Setting direction: Leaders must be clear about their organization’s mission, vision, and strategy. The mission is the reason the organization exists – what it’s supposed to accomplish. Vision is a clear and precise account of how tomorrow will be different from yesterday. Strategy is how the leader expects to deliver on their organization’s mission and make the vision real.

Delegation: Effective staff get things done. Effective leaders build organizations that get things done for them. The process of getting staff to do the leader’s work and do it well is the essence of leading.

Staffing: To build organizations that get things done, effective leaders must be adept at determining who to recruit, hire, train, and promote so the organization is staffed with people they can delegate to.

Decision-making: Decisions commit or deny staff, time, and money.
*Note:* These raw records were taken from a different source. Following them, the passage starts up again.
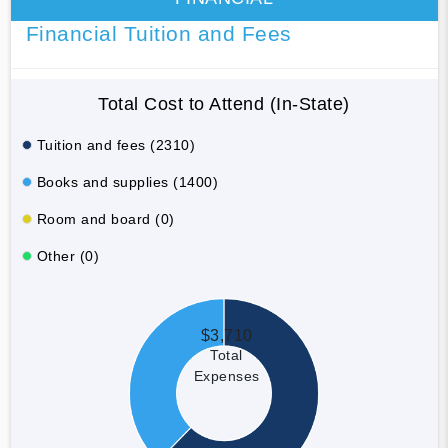
Financial Tuition and Fees
Total Cost to Attend (In-State)
Tuition and fees (2310)
Books and supplies (1400)
Room and board (0)
Other (0)
$3,710
Total
Expenses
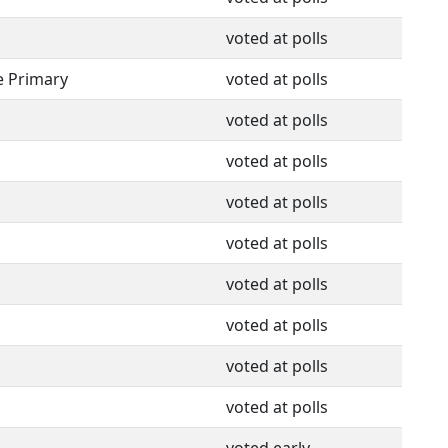
voted at polls
e Primary
voted at polls
voted at polls
voted at polls
voted at polls
voted at polls
voted at polls
voted at polls
voted at polls
voted at polls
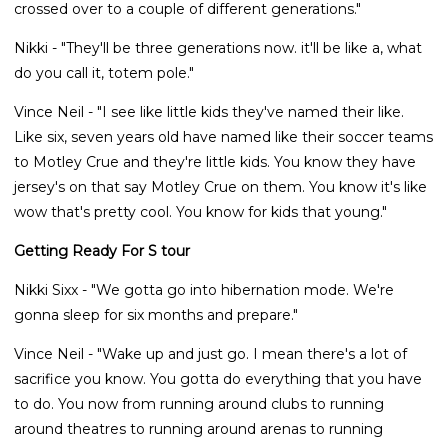
crossed over to a couple of different generations."
Nikki - "They'll be three generations now. it'll be like a, what
do you call it, totem pole."
Vince Neil - "I see like little kids they've named their like.
Like six, seven years old have named like their soccer teams
to Motley Crue and they're little kids. You know they have
jersey's on that say Motley Crue on them. You know it's like
wow that's pretty cool. You know for kids that young."
Getting Ready For S tour
Nikki Sixx - "We gotta go into hibernation mode. We're
gonna sleep for six months and prepare."
Vince Neil - "Wake up and just go. I mean there's a lot of
sacrifice you know. You gotta do everything that you have
to do. You now from running around clubs to running
around theatres to running around arenas to running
Everything else is just talking. Decent leaders don’t necessarily make good decisions, but they do take the steps needed so good decisions get made.

Motivating: A point not worth bothering to make is that motivated staff work harder and better than apathetic staff. Leaders motivate by (1) avoiding de-motivating employees; and then (2) energizing them.

Managing team dynamics: Most of the work that gets done gets done by teams – collections of employees who trust each other and who are aligned to a common purpose. The best leaders don’t consider themselves part of the teams they lead, but do take responsibility for creating the conditions that result in trust and alignment.

Instituting culture: Culture is how we do things around here – not on a procedural level, but on an attitudinal one. Employees who share the same unconscious assumptions and thought processes collaborate more effectively than those who don’t.

Communicating: For the most part, the way leaders accomplish the first seven tasks is by communicating – the eighth task. Communicating means they listen, inform, persuade, and facilitate.

There’s a myth that leadership training is pointless, because you can’t teach someone to be a great leader.

It’s a myth because it’s based on a bipolar outcome.

Few who aspire to leadership will become great leaders, no matter how much education they receive on the subject.

But only the most oblivious will improve their skills at the eight tasks and still fail to become a better leader.

As with so many other subjects, when it comes to leadership perfection is the enemy of the good.